The discussion revolves around Bell's inequality and its implications for local hidden variable theories versus quantum mechanics (QM). Participants explore the assumptions underlying Bell's theorem, the role of measurement in quantum experiments, and the potential for local theories to replicate QM predictions. The scope includes theoretical reasoning, conceptual clarification, and challenges to established interpretations of quantum mechanics.
Participants do not reach a consensus on the validity of assumptions in Bell's theorem or the implications for local hidden variable theories. Multiple competing views remain regarding the interpretation of measurements and the necessity of QM formalism in proving theoretical claims.
Participants highlight limitations in the assumptions made about measurements and the implications of using QM predictions to challenge alternative theories. There is also mention of unresolved mathematical steps in justifying certain equivalences between measurements.
Galteeth said:How do you know in this experiment that the correlations are from specific particle pairs as oppossed to a general statistical interaction (like in some hypothetical casino where a roulette wheel that turns up black will make some other whell in the casino turn up red)?

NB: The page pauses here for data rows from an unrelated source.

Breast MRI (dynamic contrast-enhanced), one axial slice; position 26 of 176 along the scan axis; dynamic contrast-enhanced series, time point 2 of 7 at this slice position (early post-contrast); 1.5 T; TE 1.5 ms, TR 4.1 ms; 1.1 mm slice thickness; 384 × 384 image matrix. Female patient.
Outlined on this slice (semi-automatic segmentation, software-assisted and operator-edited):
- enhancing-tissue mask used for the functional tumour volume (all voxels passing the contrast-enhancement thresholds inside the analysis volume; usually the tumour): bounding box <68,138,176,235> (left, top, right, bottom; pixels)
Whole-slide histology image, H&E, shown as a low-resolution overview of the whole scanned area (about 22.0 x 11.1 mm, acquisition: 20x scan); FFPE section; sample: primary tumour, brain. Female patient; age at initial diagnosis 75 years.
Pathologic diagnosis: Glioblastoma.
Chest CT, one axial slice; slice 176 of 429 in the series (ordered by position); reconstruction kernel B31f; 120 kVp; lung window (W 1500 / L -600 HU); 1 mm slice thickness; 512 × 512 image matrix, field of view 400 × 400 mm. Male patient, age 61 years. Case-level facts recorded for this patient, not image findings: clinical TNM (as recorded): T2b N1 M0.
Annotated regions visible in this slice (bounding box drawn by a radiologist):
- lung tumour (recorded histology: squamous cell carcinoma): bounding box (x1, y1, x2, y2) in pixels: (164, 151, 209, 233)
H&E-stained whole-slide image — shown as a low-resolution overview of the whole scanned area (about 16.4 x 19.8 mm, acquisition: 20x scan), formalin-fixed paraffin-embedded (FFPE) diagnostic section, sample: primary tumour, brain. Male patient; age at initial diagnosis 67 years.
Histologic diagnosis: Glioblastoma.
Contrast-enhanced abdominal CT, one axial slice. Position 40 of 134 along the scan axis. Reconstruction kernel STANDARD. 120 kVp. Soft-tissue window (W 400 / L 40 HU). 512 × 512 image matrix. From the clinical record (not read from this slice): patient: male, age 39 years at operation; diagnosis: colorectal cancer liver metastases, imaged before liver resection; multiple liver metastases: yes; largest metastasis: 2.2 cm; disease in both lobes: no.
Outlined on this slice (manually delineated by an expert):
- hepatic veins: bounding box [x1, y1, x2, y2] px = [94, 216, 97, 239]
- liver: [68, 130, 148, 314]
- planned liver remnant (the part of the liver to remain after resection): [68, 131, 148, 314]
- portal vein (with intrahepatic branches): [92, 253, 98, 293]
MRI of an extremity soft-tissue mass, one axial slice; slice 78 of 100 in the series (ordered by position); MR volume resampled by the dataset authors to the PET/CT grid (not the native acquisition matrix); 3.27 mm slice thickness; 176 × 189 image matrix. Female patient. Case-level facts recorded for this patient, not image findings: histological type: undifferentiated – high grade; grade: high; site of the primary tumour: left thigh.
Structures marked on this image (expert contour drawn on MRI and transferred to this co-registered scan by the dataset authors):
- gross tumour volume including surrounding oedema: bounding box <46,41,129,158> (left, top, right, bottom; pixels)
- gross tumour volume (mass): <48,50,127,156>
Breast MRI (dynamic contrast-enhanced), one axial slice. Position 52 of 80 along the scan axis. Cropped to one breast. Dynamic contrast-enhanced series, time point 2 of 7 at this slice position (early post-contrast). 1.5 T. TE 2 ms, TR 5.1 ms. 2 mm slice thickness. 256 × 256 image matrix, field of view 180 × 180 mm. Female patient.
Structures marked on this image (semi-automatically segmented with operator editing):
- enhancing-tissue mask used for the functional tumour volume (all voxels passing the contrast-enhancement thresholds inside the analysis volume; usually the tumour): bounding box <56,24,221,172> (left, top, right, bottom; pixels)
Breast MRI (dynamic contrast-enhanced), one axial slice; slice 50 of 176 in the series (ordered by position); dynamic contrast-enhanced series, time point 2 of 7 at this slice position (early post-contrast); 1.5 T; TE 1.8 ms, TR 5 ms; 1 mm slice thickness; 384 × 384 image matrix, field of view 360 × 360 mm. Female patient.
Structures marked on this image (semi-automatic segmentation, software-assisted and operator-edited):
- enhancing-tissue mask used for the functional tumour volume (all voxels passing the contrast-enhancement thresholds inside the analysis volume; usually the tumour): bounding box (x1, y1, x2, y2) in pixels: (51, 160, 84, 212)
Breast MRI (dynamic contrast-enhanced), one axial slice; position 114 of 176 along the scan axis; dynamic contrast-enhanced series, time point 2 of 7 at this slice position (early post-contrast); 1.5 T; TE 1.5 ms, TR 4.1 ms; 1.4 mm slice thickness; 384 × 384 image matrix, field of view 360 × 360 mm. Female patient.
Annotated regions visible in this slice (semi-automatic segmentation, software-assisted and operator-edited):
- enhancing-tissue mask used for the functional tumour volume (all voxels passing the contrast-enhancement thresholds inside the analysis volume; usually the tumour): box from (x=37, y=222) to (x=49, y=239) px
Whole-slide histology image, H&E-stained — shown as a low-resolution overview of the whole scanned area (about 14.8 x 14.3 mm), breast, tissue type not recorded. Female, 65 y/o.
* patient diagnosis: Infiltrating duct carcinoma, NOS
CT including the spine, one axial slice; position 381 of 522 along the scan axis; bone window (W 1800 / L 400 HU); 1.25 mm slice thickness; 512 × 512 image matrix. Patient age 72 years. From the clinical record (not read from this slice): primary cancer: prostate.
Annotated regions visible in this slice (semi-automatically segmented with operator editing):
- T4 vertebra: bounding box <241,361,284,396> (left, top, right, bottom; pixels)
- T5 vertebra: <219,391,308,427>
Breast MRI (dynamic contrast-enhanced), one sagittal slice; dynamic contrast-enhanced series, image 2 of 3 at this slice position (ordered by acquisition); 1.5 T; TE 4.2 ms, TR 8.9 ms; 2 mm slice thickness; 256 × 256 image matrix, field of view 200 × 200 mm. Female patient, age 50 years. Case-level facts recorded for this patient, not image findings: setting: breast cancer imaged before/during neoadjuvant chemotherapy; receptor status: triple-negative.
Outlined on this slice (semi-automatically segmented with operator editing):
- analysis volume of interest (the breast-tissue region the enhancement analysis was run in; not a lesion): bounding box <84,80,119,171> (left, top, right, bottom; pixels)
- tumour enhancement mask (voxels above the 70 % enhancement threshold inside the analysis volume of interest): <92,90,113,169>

DrChinese said:When you look at red and black (which correspond in the analogy to settings of 0 or 90 degrees) alone, you may not notice the entanglement. I.e. it may not appear very persuasive. But when you look at a variety of angles other than 0 and 90 degrees, you can see that the particles act as a system and not as independent particles.
Galteeth said:No, I understand they act as a system. What I meant was, how do you know that specific particle pairs are correlated as oppossed to a more general systemic co-ordination?
DrChinese said:Not sure I follow. Experimental correlation IS evidence of entanglement. Entanglement means the pair is acting as a system. What other option do you propose as a "general systemic coordination" ? Unentangled pairs do not exhibit cos^2 correlations.
But not all correlations are equal indicators of entanglement. For example, "perfect" correlations (0 degrees) indicate entanglement and this is the easiest way to calibrate the apparatus. But this alone does not violate a Bell inequality.
I would say that the question can be reformulated to allow more easier analysis.Galteeth said:What I mean is, hypothetically, photon pair 1 and 2 could give uncorrelated results, and photon pair 3 and 4 could give uncorrelated results, but taken together as a system there could be a perfect systematic correlation. I know that's unlikely, but is there a way to know that isn't the case?